Com esse experimento intelectual, Locke chega à conclusão de que o pensamento não é uma propriedade essencial à matéria. Em si mesma a matéria não pode apresentar essa propriedade. Ayers sustenta que: “o poder de pensamento pode somente ser um acidente, em vez de uma propriedade do corpo” (AYERS, 1991, 169-70). Claro que acidente não deve ser entendido como algo casual e involuntário, pois no contexto da filosofia de Locke, ele depende de um plano de Deus.

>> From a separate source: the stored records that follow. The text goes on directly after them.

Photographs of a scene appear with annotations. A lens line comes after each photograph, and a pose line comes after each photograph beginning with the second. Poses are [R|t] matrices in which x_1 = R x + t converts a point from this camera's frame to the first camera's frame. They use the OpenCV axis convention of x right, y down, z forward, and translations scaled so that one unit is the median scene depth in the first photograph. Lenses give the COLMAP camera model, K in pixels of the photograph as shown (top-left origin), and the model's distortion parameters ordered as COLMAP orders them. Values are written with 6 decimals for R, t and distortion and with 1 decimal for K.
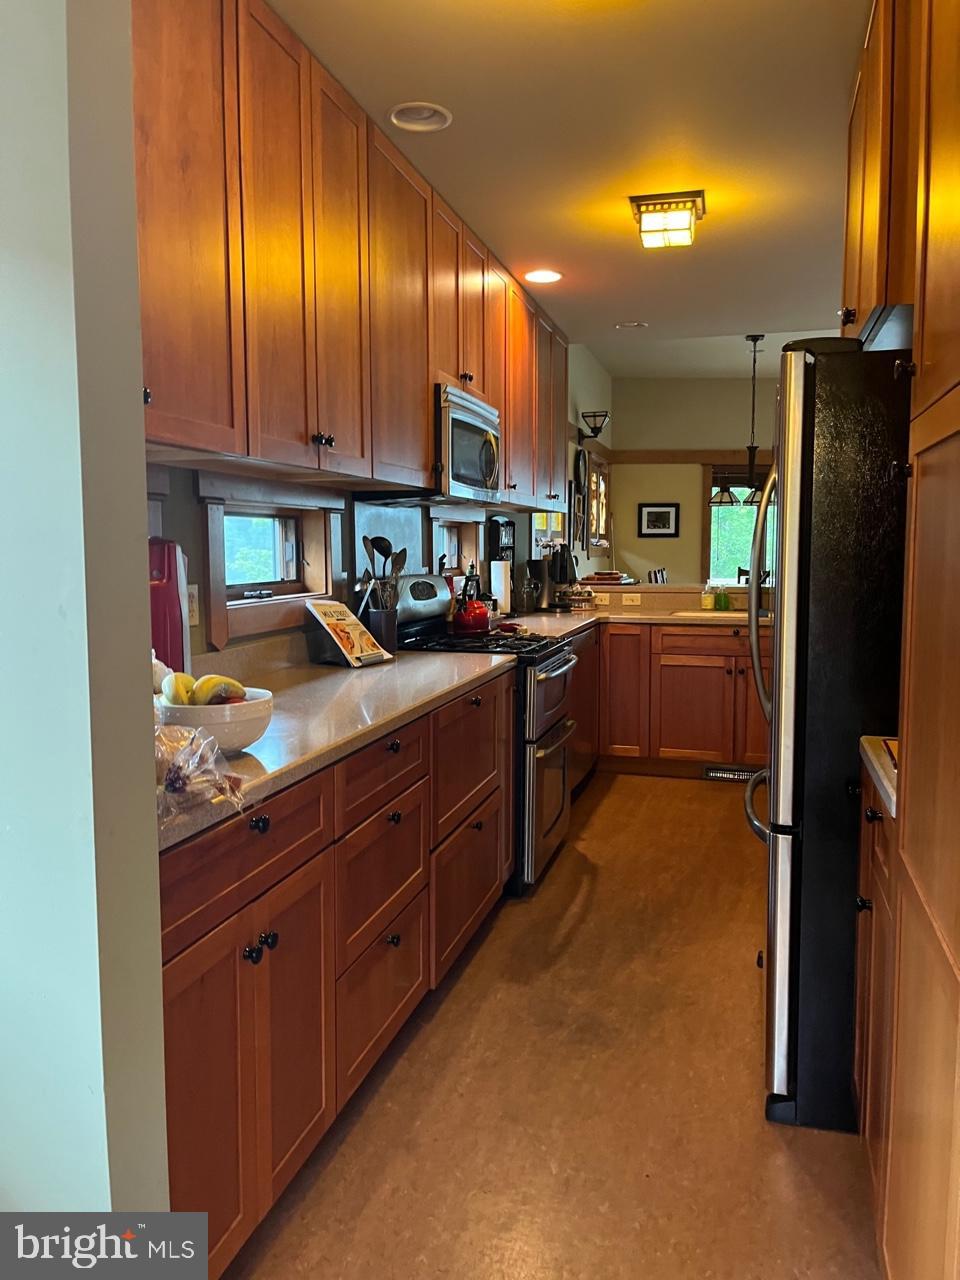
lens RADIAL K [[974.2, 0, 484.7], [0, 974.2, 644.4], [0, 0, 1]] dist [0.067345, -0.093069]
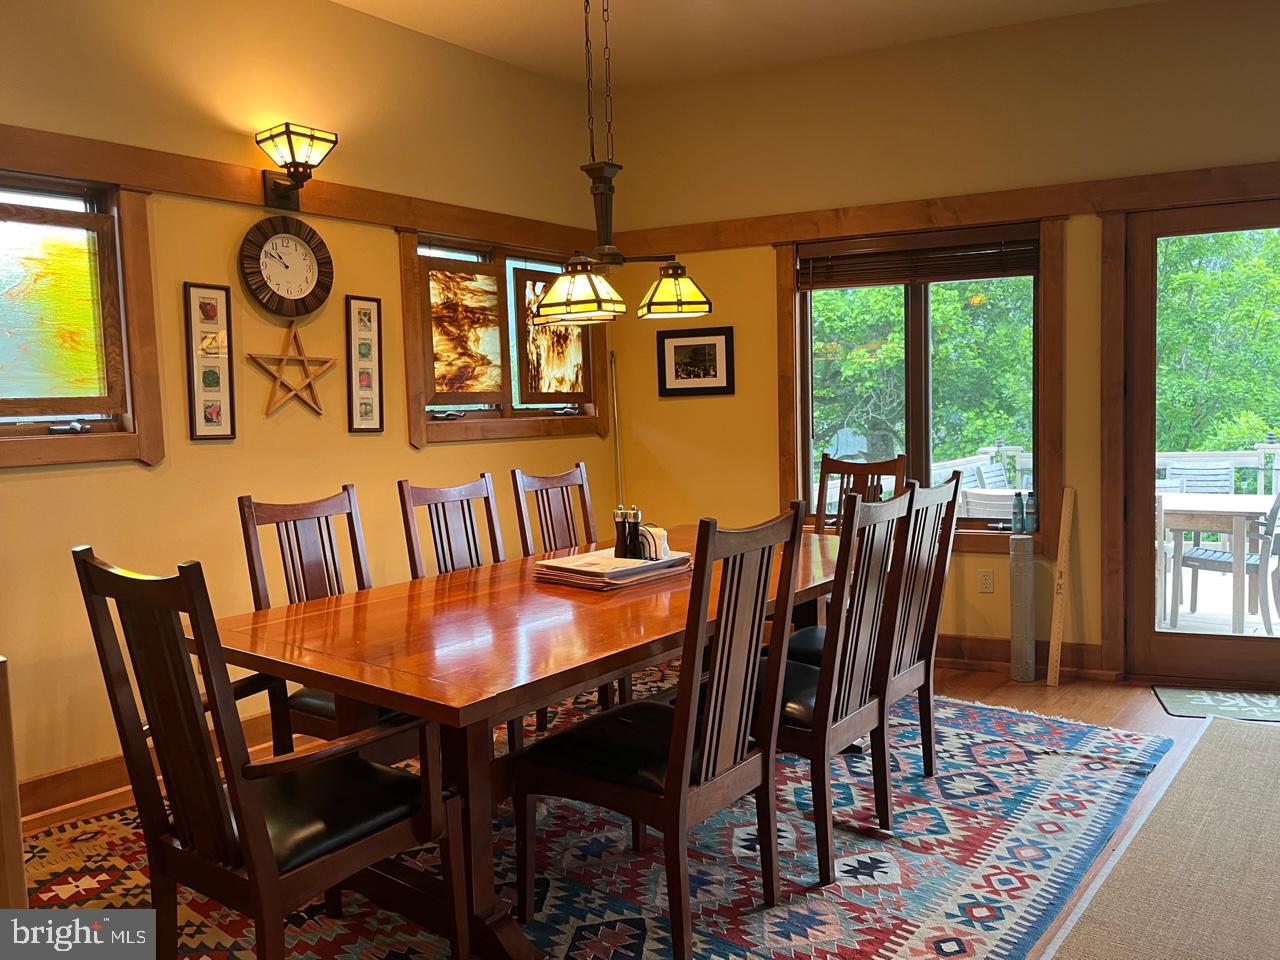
lens RADIAL K [[974.2, 0, 630.6], [0, 974.2, 481.6], [0, 0, 1]] dist [0.067345, -0.093069]
pose [[0.910689, 0.009269, -0.412989, 0.671142], [-0.015453, 0.999813, -0.011635, -0.109153], [0.412804, 0.016978, 0.910662, 0.983192]]
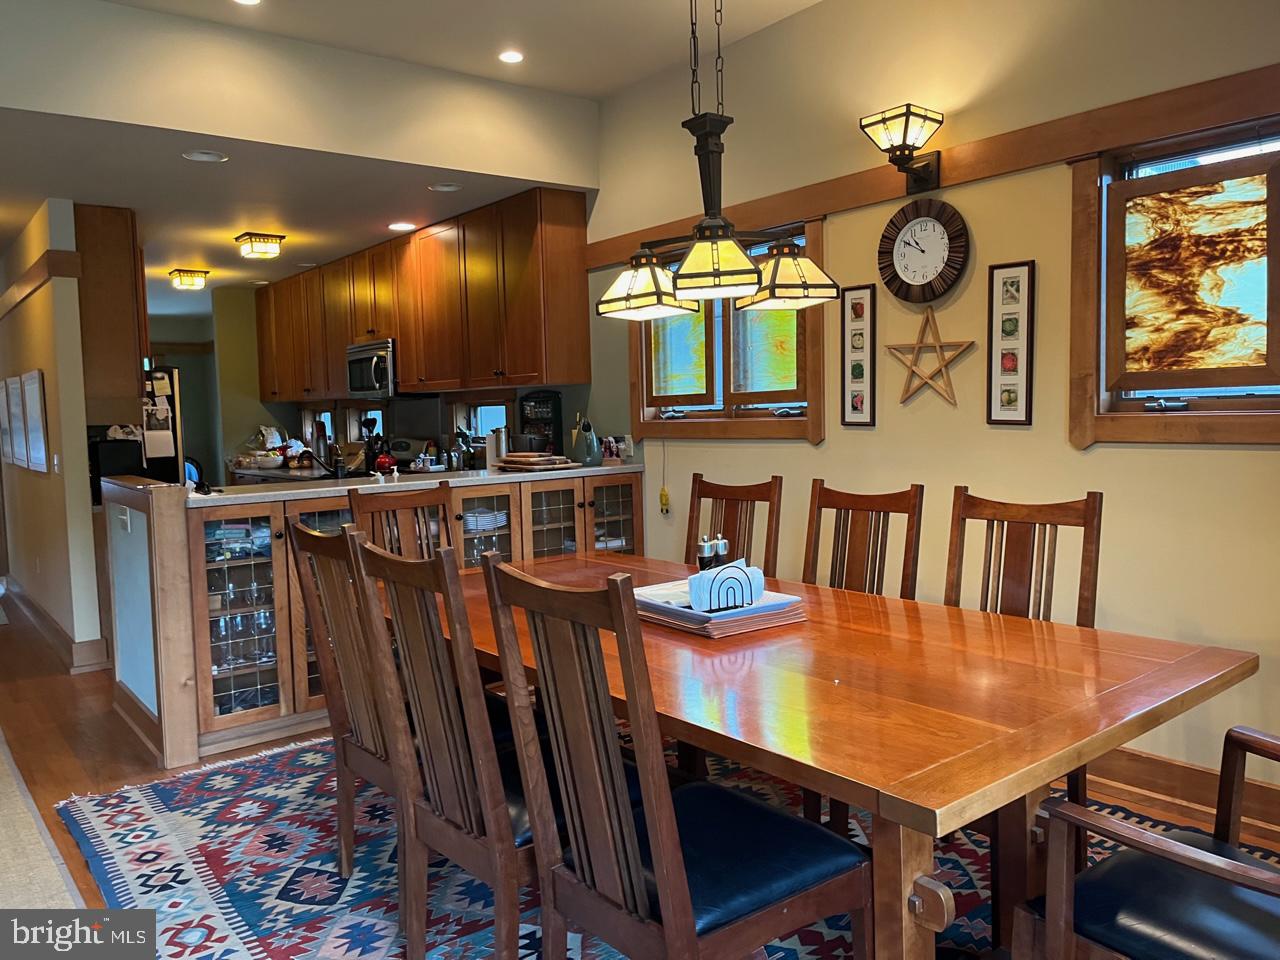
lens RADIAL K [[958.2, 0, 613.1], [0, 958.2, 474.3], [0, 0, 1]] dist [0.058187, -0.082806]
pose [[-0.606490, 0.072197, -0.791806, 0.829079], [-0.050712, 0.990329, 0.129142, -0.190758], [0.793472, 0.118478, -0.596963, 1.778443]]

Quando Locke trata desse mesmo assunto em relação à alma humana, ele assume uma posição cética, argumentado que não se pode defini-la como material ou imaterial; e que, neste caso, a matéria só poderia ser dotada de pensamento porque Deus colocou o pensamento na matéria. Essa é uma adição acidental do pensamento à matéria, ou seja, não faz parte da essência da matéria. Portanto, a posição cética, no caso do homem, não é uma abertura para se conceber uma matéria dotada de pensamento em si mesma. Como Locke já havia defendido no livro II, concebemos pensamento e matéria separadamente. Ora, na sua prova da existência de Deus ficou estabelecida a necessidade de um ser eterno cogitante. Como a matéria em si mesma não pode ser cogitante e o pensamento não necessita de matéria para existir, o ser eterno não é material. Nesse caso o único elemento que deve estar eternamente presente é o pensamento.

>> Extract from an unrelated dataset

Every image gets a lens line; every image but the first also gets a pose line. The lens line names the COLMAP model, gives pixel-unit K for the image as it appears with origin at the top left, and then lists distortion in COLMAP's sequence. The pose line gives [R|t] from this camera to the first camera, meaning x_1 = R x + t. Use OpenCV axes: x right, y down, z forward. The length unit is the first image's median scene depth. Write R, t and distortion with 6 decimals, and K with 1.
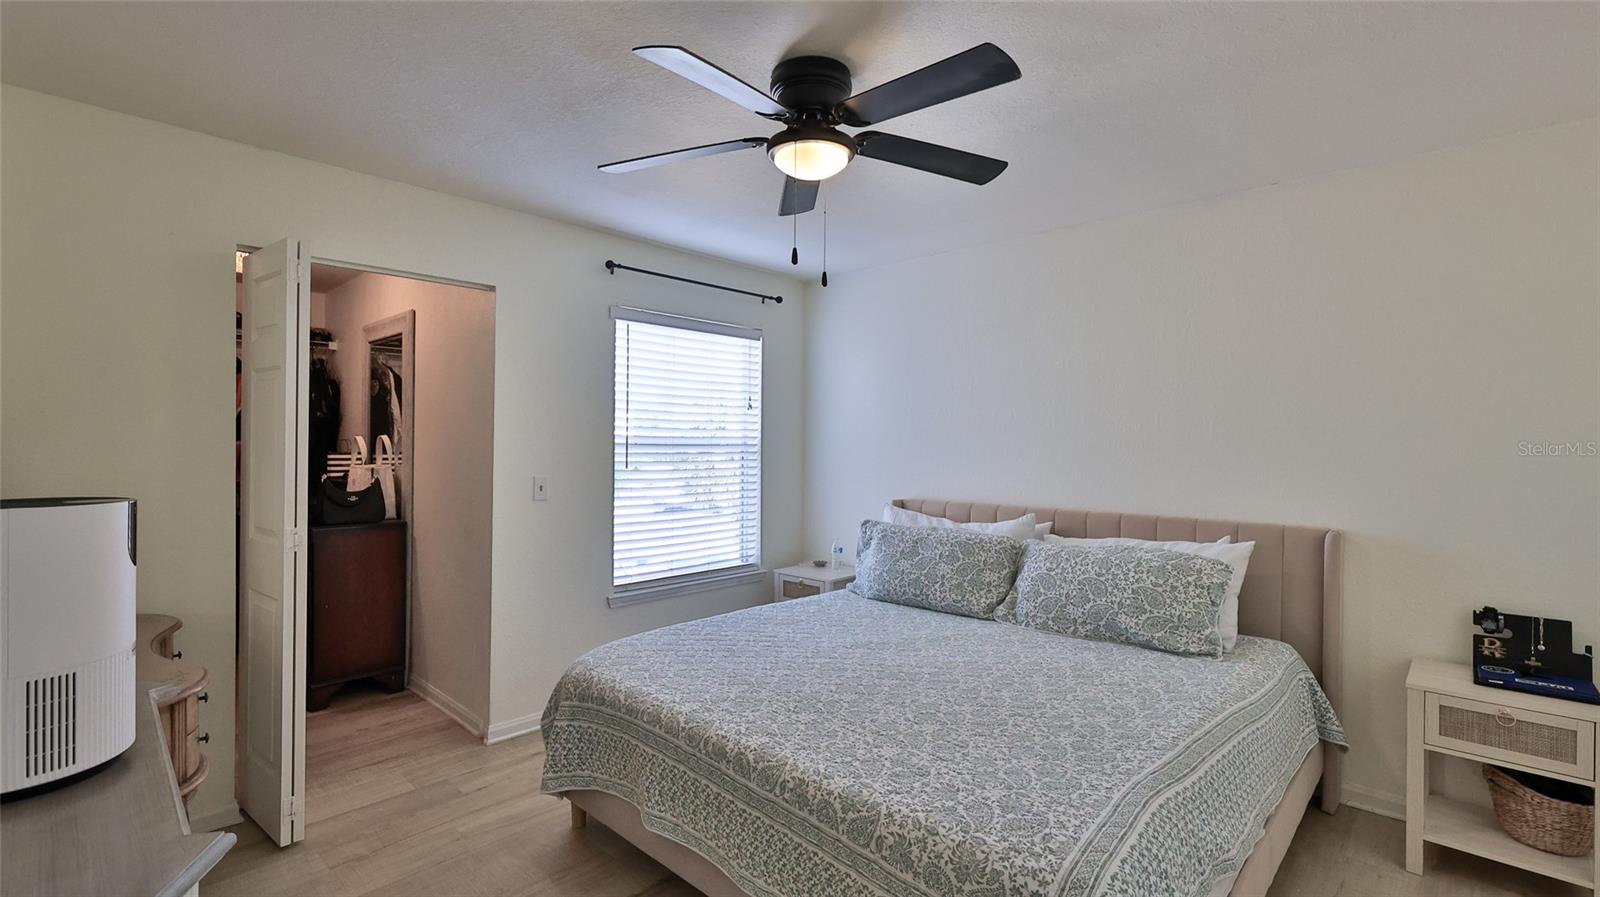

Comentando o argumento da imaterialidade de Deus, Bennett (2005, p. 179) sustenta que é equivocada a conclusão de Locke. Isso porque o conhecimento que o homem tem das propriedades mecânicas da matéria não exclui a possibilidade de produzir pensamento. Quando ele defende a impossibilidade de que o movimento desordenado ou a justaposição de matéria seriam a origem do pensamento (E IV.x.17), ele está considerando estabelecida uma doutrina impossível de ser provada. Para que seja possível fazer essa afirmação, ele deveria mostrar o que é o pensamento e como ele se origina, para sustentar que

a matéria não pode ser a sua origem.

Apesar de ser difícil defender o argumento lockeano como uma prova definitiva que separe matéria de pensamento, ele traz elementos que merecem ser considerados. Um desses elementos é a ligação feita por Locke entre propriedades mentais de um ser e teleologia. Para ele a propriedade mental não pode ser originada de um movimento casual que não possua em si mesmo intencionalidade. Esse tema da imaterialidade de Deus dá ensejo para outros debates filosóficos abertos ainda hoje. Entre as questões contemporâneas que podem encontrar uma origem no discurso lockeano estão as questões da filosofia da mente sobre a origem e natureza da consciência14.